Edited layout image data
:::

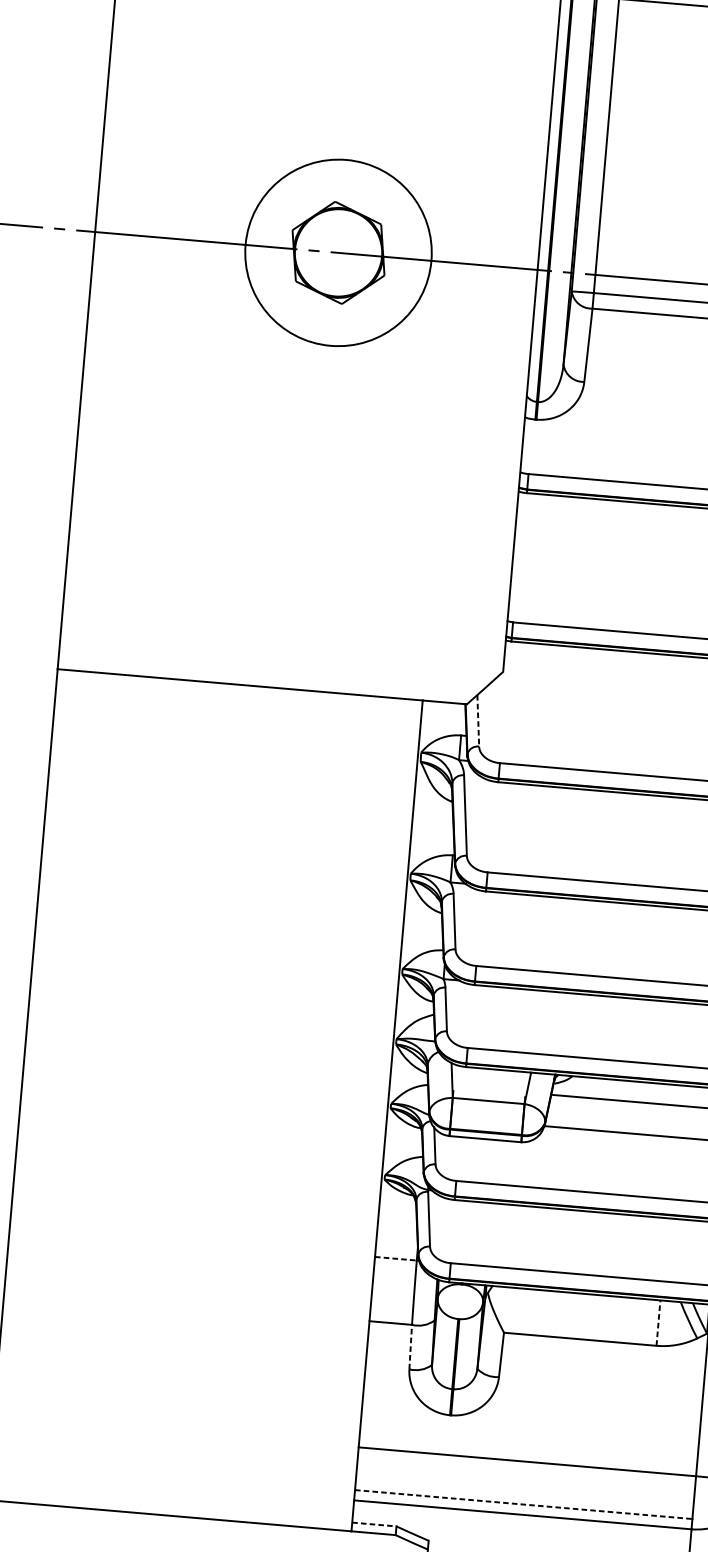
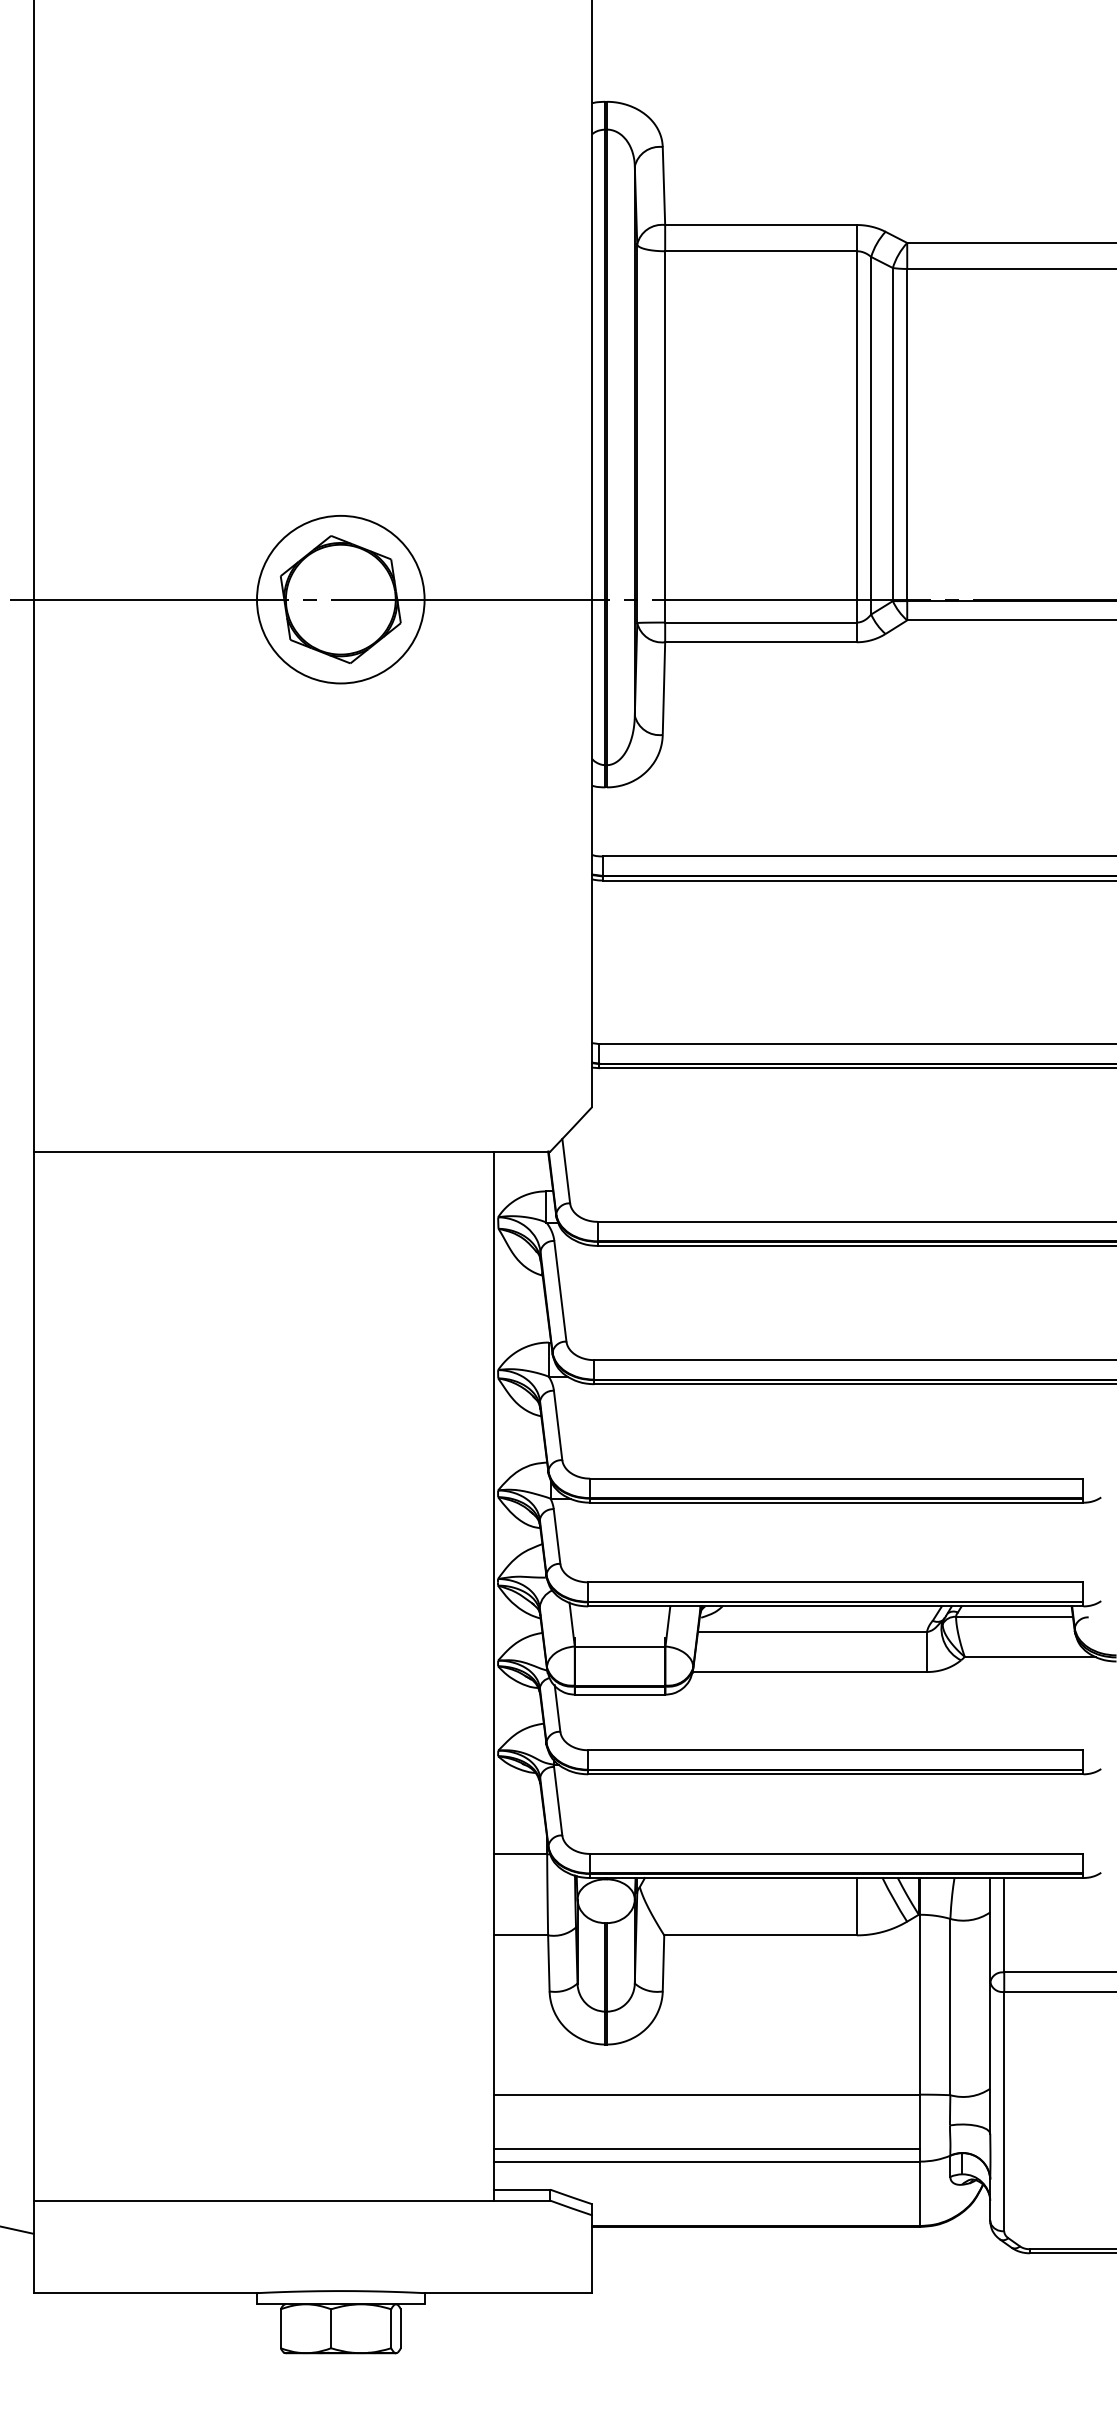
circle: (338, 252) -> (340, 599), size x0.71
line: (478, 721) -> (566, 1171), dashed -> solid
line: (396, 1258) -> (521, 1854), dashed -> solid
line: (658, 1322) -> (856, 1906), dashed -> solid
line: (410, 1346) -> (548, 1962), dashed -> solid
line: (523, 1504) -> (707, 2148), dashed -> solid
line: (374, 1524) -> (522, 2189), dashed -> solid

:::

• What is required: Return every line shown above without changing a word, and skip the pictures.

• Solved exercise:
circle: (338, 252) -> (340, 599), size x0.71
line: (478, 721) -> (566, 1171), dashed -> solid
line: (396, 1258) -> (521, 1854), dashed -> solid
line: (658, 1322) -> (856, 1906), dashed -> solid
line: (410, 1346) -> (548, 1962), dashed -> solid
line: (523, 1504) -> (707, 2148), dashed -> solid
line: (374, 1524) -> (522, 2189), dashed -> solid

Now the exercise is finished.